Diane Greene shares insight at Dreamforce conference

CS alumna Diane Greene (M.S. '88) sat down with Ginni Rometty and Marc Benioff at the Dreamforce conference last week to talk about women leaders in tech.  Greene, who is currently the CEO of Google Cloud, started out designing offshore oil structures and systems before becoming a software engineer.  She founded several successful companies, most notably VMware, which created the market for virtualization.  She and Rometty, who is the CEO of IBM, stand among the ranks of the tech giants of industry--almost all of whom are men.   They discussed their careers, leadership philosophies, and how they approach their responsibilites as women in power.

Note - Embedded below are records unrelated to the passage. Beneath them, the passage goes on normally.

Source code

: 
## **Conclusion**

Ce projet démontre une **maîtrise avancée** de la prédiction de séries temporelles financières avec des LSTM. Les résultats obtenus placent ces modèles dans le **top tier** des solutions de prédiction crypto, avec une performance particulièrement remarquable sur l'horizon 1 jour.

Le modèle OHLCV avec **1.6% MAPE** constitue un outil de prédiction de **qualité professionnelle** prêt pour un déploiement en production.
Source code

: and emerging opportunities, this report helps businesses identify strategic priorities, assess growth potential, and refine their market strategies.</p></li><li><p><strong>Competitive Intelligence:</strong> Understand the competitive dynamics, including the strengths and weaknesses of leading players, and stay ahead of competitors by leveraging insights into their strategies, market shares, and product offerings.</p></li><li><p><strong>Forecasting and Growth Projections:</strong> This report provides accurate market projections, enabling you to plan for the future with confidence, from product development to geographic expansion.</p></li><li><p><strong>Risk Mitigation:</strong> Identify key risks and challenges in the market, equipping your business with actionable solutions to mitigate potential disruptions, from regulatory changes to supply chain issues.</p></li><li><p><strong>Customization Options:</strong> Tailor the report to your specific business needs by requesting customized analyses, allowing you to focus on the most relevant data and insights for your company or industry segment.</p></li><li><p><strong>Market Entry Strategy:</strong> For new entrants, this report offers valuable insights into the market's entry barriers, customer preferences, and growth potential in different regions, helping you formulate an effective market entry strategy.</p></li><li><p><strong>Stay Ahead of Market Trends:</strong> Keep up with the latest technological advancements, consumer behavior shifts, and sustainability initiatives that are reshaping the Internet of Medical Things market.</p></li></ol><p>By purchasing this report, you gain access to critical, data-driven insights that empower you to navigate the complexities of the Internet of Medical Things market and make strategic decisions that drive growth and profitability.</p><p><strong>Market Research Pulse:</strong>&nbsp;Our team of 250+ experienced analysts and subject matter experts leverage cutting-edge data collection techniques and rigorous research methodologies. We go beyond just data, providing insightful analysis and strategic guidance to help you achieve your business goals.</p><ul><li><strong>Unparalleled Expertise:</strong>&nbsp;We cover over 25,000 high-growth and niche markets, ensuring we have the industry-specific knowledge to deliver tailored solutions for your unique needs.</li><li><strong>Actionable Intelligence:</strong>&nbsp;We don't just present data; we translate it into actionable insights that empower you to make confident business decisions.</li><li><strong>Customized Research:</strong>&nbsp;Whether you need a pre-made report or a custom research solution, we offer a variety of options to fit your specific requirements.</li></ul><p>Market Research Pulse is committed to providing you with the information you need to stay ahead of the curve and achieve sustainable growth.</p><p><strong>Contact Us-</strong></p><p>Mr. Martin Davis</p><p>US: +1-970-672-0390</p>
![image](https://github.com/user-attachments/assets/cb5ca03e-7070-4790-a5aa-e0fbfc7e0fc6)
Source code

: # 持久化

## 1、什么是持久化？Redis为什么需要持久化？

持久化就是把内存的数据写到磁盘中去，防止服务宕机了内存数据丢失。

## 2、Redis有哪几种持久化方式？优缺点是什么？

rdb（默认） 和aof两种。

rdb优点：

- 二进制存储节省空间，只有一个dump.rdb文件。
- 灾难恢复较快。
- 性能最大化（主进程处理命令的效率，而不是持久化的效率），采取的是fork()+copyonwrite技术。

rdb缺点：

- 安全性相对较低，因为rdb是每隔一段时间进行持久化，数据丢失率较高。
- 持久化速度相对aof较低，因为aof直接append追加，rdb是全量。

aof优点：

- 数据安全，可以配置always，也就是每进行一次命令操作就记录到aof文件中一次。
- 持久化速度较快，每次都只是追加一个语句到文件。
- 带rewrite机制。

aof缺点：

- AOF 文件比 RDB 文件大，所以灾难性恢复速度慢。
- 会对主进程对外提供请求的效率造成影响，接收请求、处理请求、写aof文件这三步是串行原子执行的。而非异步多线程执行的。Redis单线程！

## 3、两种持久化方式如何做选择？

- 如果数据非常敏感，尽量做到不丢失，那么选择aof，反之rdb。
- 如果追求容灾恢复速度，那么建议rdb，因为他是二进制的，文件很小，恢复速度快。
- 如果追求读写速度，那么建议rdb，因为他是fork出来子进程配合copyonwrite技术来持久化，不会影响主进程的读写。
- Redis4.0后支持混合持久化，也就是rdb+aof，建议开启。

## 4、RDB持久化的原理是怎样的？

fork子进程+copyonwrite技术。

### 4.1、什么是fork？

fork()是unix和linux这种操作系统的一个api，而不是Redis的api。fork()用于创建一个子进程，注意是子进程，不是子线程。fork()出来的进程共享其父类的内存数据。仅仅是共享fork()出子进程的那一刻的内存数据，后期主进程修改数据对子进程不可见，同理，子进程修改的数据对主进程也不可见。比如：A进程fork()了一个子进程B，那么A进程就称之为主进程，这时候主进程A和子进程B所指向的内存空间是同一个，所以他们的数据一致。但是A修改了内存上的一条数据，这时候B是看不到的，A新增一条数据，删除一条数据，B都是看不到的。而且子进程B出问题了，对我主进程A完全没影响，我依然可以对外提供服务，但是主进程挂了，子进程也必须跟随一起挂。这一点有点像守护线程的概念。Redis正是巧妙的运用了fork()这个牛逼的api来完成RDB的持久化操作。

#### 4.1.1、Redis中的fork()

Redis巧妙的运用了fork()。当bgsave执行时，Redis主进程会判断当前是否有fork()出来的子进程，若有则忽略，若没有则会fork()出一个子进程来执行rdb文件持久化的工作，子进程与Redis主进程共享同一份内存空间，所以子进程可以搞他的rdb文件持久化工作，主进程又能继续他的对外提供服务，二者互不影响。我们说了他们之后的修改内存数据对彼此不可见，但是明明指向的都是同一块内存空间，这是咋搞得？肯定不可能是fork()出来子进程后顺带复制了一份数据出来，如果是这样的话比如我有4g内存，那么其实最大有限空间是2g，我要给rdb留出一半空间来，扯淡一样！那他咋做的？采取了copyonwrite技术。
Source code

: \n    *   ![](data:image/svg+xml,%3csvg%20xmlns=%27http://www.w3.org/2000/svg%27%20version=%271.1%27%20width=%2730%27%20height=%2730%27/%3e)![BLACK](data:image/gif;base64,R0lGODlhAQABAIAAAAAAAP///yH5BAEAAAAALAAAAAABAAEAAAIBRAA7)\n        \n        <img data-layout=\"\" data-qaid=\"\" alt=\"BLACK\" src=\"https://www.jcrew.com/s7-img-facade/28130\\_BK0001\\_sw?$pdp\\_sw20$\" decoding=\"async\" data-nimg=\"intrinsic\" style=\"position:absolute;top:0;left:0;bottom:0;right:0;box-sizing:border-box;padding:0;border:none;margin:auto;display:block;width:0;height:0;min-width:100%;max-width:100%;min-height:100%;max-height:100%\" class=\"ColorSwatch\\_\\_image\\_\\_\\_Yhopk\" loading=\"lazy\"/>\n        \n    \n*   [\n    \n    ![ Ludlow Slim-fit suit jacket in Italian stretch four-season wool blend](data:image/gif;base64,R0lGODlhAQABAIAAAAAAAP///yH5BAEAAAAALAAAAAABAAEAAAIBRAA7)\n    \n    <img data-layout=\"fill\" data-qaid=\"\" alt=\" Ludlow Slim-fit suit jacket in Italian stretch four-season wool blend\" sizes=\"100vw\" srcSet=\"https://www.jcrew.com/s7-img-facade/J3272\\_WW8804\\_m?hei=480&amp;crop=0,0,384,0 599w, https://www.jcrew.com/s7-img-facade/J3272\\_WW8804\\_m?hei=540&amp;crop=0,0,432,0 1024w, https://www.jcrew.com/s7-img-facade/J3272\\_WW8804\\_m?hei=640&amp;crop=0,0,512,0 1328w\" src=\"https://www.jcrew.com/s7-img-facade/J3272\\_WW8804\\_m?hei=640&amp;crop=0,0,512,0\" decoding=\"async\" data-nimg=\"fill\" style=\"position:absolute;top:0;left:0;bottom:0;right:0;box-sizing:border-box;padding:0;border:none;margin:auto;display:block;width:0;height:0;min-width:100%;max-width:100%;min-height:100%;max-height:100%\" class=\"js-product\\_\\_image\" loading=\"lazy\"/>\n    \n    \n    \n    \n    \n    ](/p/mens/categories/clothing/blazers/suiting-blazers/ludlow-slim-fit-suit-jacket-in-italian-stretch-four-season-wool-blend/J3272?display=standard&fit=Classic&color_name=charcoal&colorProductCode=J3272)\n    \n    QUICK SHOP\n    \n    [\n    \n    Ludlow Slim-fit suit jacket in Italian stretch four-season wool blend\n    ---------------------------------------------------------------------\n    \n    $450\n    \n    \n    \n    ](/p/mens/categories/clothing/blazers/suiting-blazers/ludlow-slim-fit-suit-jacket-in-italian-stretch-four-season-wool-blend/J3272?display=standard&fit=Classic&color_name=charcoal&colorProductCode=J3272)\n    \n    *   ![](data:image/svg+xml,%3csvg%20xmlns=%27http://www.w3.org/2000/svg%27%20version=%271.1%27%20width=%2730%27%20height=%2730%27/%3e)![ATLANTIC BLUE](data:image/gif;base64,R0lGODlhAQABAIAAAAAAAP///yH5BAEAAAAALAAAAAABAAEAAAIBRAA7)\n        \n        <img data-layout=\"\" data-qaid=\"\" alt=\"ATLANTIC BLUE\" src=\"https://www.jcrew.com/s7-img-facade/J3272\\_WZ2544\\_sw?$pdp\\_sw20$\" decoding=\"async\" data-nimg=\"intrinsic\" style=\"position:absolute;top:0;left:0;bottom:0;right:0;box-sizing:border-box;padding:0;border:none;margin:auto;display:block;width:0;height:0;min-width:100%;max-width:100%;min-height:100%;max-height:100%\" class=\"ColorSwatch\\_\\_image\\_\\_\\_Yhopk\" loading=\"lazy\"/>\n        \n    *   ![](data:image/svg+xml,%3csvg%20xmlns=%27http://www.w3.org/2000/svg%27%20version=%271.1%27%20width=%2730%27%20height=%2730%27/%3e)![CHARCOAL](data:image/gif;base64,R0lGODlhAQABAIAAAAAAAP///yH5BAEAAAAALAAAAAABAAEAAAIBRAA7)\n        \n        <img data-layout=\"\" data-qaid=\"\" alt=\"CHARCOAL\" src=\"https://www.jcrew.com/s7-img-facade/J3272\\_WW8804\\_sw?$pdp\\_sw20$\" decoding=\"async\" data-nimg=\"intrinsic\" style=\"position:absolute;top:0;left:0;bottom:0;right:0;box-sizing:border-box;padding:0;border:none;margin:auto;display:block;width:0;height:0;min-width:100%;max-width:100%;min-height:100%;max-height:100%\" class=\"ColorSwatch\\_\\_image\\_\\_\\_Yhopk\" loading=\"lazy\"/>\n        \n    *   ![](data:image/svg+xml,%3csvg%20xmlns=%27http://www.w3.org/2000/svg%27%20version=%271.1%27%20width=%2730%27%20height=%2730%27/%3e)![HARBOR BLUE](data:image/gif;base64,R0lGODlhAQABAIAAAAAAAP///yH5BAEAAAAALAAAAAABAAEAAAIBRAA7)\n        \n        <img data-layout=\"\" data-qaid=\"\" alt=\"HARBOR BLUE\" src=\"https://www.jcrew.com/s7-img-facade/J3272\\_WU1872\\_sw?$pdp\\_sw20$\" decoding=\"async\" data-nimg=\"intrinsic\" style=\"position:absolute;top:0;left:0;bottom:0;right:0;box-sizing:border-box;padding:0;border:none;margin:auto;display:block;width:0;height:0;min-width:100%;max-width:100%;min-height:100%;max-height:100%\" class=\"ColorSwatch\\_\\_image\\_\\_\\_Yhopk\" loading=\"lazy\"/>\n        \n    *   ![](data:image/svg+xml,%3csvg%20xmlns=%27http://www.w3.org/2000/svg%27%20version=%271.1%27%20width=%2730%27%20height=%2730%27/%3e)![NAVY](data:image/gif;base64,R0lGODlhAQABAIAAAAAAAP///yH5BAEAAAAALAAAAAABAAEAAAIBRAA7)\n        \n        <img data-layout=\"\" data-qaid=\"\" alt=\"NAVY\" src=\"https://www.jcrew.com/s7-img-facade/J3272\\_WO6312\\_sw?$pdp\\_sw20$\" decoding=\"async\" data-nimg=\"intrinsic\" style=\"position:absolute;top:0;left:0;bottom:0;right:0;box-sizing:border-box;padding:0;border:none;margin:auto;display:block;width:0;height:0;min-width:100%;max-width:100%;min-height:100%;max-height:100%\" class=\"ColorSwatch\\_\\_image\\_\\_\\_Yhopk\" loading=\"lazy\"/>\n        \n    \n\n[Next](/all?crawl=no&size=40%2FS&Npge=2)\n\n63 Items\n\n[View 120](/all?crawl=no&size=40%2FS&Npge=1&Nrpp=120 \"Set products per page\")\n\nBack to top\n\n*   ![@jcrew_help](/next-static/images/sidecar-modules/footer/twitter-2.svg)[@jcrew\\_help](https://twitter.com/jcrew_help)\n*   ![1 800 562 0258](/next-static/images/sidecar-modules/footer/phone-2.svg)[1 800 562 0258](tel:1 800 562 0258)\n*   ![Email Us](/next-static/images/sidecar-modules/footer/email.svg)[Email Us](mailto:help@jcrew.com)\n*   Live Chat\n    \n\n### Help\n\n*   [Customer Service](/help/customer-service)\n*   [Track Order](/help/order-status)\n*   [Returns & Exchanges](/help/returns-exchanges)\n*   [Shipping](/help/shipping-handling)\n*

Wu-Fu Chen elected to Crown Bioscience Board of Directors

CS alumnus Wu-Fu Chen (Ph.D. '77) has been elected to the Board of Directors of Crown Bioscience Inc., a global drug discovery and development company.  Chen is the Co-Founder and Managing Partner of Acorn Campus Ventures and Partner Emeritus at Mobility Ventures LLC.  He started more than a dozen companies, including Cascade Communications (IPO in Nasdaq, $10B) and Xinwei Telecom (IPO in China, near $30B).  Forbes Magazine ranked Chen as one of the Top 100 Venture Investors in the U.S. and he was recognized by Red Herring magazine as one of the “Top Ten Entrepreneurs of 2000”.   He has been featured on the front page of the Wall Street Journal and was once called the “Most Influential Person” in optical networking by Light Reading magazine.